◆ TASK BRIEF
Each entry that appears below should be restated word for word.

[[ DATA SUPPLIED, beginning ]]

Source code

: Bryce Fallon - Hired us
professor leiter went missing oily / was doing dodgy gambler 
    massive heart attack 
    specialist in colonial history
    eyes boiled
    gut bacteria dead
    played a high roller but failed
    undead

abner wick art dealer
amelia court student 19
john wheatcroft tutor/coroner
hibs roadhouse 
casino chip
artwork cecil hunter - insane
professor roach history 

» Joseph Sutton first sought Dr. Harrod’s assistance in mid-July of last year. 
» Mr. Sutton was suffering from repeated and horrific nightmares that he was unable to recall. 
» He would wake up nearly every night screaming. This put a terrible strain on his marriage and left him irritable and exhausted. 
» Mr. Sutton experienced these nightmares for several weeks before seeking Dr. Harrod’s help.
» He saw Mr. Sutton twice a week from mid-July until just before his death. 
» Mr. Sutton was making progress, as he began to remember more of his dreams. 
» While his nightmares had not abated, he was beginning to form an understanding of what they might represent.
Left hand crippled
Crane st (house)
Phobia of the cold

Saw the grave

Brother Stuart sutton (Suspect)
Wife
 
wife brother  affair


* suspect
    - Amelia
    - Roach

[[ DATA SUPPLIED, end ]]

◆ EXERCISE OUTPUT
Source code

: Bryce Fallon - Hired us
professor leiter went missing oily / was doing dodgy gambler 
    massive heart attack 
    specialist in colonial history
    eyes boiled
    gut bacteria dead
    played a high roller but failed
    undead

abner wick art dealer
amelia court student 19
john wheatcroft tutor/coroner
hibs roadhouse 
casino chip
artwork cecil hunter - insane
professor roach history 

» Joseph Sutton first sought Dr. Harrod’s assistance in mid-July of last year. 
» Mr. Sutton was suffering from repeated and horrific nightmares that he was unable to recall. 
» He would wake up nearly every night screaming. This put a terrible strain on his marriage and left him irritable and exhausted. 
» Mr. Sutton experienced these nightmares for several weeks before seeking Dr. Harrod’s help.
» He saw Mr. Sutton twice a week from mid-July until just before his death. 
» Mr. Sutton was making progress, as he began to remember more of his dreams. 
» While his nightmares had not abated, he was beginning to form an understanding of what they might represent.
Left hand crippled
Crane st (house)
Phobia of the cold

Saw the grave

Brother Stuart sutton (Suspect)
Wife
 
wife brother  affair


* suspect
    - Amelia
    - Roach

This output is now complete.